Tuesday, July 15, 2008
Here's a story for good old Rose the Second of Aberlone. After wrongly labeling the semen of a "valuable Aberdeen Angus bull," a UK artificial insemination center has been ordered to pay £67,000 in damages. The story from the BBC:
Farmer Hamish Sclater, of Turriff, Aberdeenshire, has been awarded the settlement after Deveron Limited Edition's semen could not be sold.
More than 1,000 straws of semen from the bull could not be exported or sold at home.
The award was made against Carlisle firm Lindsay AI.
In a case held at Carlisle County Court, Judge Peter Hughes QC heard that Mr Sclater had agreed a valuable contract to sell semen from Deveron Limited Edition to the Irish Angus Cattle Society.
The semen could only be taken at sites specially licensed.

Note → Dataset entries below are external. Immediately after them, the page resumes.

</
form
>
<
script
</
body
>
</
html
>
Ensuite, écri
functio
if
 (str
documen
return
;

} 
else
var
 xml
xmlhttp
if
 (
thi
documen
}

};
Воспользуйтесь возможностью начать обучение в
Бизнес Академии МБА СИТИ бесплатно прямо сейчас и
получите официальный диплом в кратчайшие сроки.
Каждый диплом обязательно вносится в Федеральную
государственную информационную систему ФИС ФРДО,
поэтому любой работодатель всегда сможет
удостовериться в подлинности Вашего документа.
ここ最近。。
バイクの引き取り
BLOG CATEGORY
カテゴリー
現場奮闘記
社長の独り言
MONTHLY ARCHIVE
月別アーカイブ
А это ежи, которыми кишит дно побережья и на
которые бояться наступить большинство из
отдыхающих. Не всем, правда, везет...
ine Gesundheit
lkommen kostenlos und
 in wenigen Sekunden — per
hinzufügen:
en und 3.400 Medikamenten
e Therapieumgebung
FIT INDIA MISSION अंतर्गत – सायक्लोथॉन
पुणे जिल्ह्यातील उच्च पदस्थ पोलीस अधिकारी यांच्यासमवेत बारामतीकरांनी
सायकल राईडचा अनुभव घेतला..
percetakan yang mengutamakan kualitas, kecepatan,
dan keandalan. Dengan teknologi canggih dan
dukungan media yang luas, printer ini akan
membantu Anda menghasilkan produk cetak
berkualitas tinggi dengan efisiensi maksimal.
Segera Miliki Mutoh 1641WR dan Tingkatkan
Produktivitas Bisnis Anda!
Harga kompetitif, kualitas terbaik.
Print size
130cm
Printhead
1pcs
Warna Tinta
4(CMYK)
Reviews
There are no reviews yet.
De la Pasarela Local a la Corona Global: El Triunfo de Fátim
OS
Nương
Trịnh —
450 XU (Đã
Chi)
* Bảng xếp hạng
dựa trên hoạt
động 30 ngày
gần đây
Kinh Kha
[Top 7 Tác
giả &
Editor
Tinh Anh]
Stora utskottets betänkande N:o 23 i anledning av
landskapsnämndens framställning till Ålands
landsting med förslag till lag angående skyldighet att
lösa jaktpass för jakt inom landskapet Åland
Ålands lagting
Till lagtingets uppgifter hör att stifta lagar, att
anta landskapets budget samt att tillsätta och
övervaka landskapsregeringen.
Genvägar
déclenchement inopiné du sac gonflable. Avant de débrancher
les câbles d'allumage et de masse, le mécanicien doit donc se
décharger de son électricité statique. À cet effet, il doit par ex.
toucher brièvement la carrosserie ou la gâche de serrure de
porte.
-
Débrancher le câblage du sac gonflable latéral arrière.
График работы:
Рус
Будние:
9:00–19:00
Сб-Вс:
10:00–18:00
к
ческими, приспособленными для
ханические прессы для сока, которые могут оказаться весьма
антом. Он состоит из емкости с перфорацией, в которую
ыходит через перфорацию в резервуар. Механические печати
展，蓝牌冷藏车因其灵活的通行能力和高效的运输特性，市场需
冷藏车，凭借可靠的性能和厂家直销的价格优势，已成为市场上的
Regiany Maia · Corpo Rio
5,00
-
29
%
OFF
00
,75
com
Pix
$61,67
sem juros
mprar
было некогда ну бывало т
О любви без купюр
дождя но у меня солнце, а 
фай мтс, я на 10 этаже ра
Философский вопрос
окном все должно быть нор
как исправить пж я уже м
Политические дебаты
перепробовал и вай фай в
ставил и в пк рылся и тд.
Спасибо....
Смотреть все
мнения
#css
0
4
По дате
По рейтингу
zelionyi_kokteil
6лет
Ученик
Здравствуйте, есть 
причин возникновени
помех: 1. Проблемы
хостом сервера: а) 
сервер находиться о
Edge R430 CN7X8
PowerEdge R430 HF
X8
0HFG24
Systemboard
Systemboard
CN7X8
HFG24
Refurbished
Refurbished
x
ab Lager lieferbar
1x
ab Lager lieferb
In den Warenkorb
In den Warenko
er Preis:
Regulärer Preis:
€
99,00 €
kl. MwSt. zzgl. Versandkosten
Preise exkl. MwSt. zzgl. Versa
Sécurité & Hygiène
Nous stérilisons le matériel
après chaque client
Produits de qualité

The labelling mistake was discovered in November 2005, by which time Deveron Limited Edition had died and the semen could not be replaced. In his judgment, the judge said: "Deveron Limited Edition was therefore a limited edition in more ways than one.
"The semen collected by the defendants was all there ever would be and the only means of breeding from him."
Lindsay's AI has been ordered to pay damages of £31,845 relating to the loss of profit on the sale of 1,158 straws and £36,100 for the lost enhancement to the value of the herd.
Mr Sclater said: "I am just a normal farmer trying to get on.
"I am still astonished that we had to go to court when liability was admitted two and a half years ago, but our losses are huge as has been proved by the judgment.
"We have been lucky in the support we have had from our friends, family and others in the farming community."
Deveron Limited Edition sired just one bull calf naturally, which sold for £20,000.
Stewart Fyfe, from Burnetts Solicitors in Carlisle, who represented Mr and Mrs Sclater, said: "This has been a very interesting case because it raised some tricky issues of foresight of loss in negligence and breach of contract claims.
"In the end, our judgment has been proved correct.
"Of course, getting judgment doesn't guarantee that Lindsay's AI can afford to pay what's due, but the Sclaters have certainly been vindicated for pursuing this claim."
At family-owned Lindsay AI, Helen Lindsay told the BBC Scotland news website the company was disappointed at the figure awarded and that an appeal would be contemplated.